At the same time, prominent patriotic writers such as Andrei Kurkov and Ihor Pomerantsev continue to write in Russian. Kurkov argues that “Ukraine should take ownership of its Russian-language culture, which is distinct from the cultural world of the Russian Federation.” He proposes the promotion of Ukrainian Russian—similarly to the differences between American and British English, this Ukrainian Russian would differ slightly from what is spoken in Russia, rooted as it is in the Ukrainian cultural context.
While the language law reflects a desire to eventually remove Russian from the public sphere altogether, this kind of initiative could help carve out a clearly-defined space for the Russian language in Ukraine – as a widely spoken language that is integrated in Ukrainian society but is excluded from official spheres. Given Zelensky’s stance toward language issues, he may be open to this idea.
With Russia waging an all-out war against Ukraine, Zelensky knows that many patriotic Ukrainians, like himself, speak Russian at home. He understands that if people speak Russian, it is because of their upbringing and personal preferences. At the same time, the language law provides clear primacy of the Ukrainian language in the public sphere, and this law is not up for discussion.
Independent Ukraine has its own language, and regardless of what people speak at home, this language is now designated as the norm in public settings. This does not mean an oppression of the Russian language, which is still widely spoken. Instead, there is a clear distinction between the state language of Ukrainian and minority languages such as Russian. In the context of Ukraine’s fight for independence from the ‘Russian world’ and Putin’s claims that Russians and Ukrainians are ‘one people – a single whole,’ it only makes sense that the Ukrainian authorities make a clear distinction between the state language and minority languages.

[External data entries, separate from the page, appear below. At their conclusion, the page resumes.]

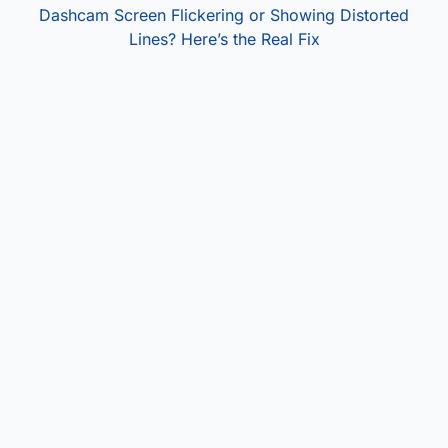
Dashcam Screen Flickering or Showing Distorted
Lines? Here’s the Real Fix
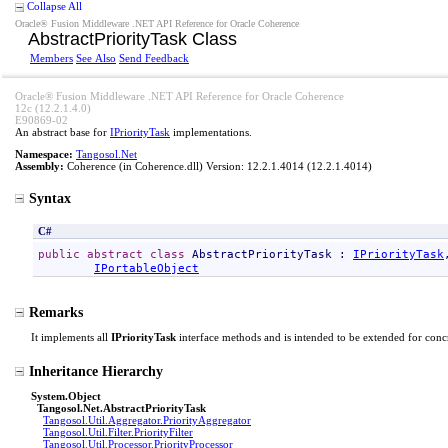
Collapse All
Oracle® Fusion Middleware .NET API Reference for Oracle Coherence
AbstractPriorityTask Class
Members
See Also
Send Feedback
Oracle® Fusion Middleware .NET API Reference for Oracle Coherence
12c (12.2.1.4.0)
E90869-02
An abstract base for
IPriorityTask
implementations.
Namespace:
Tangosol.Net
Assembly:
Coherence
(in Coherence.dll) Version: 12.2.1.4014 (12.2.1.4014)
Syntax
C#
public
abstract
class
AbstractPriorityTask
 : 
IPriorityTask
IPortableObject
Remarks
It implements all
IPriorityTask
interface methods and is intended to be extended for concr
Inheritance Hierarchy
System
.
Object
Tangosol.Net
.
AbstractPriorityTask
Tangosol.Util.Aggregator
.
PriorityAggregator
Tangosol.Util.Filter
.
PriorityFilter
Tangosol.Util.Processor
.
PriorityProcessor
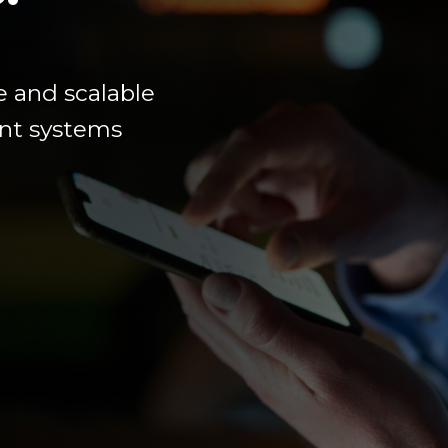
e
and scalable
ment systems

If Ukraine comes out of this war as a truly independent country, its linguistic diversity will not suddenly have disappeared. However, the current legislation will allow Ukraine to further develop its independent identity, reflecting a definitive break from the ‘Russian world’ while protecting the rights of Russian-speaking Ukrainians. It is hard to predict what post-war Ukraine will look like, but given the enmity between Russia and Ukraine, society may increasingly move away from the Russian language. While this would result in a solidification of the status of Ukrainian, there is still little evidence that Russian-speakers will be discriminated against in Ukraine.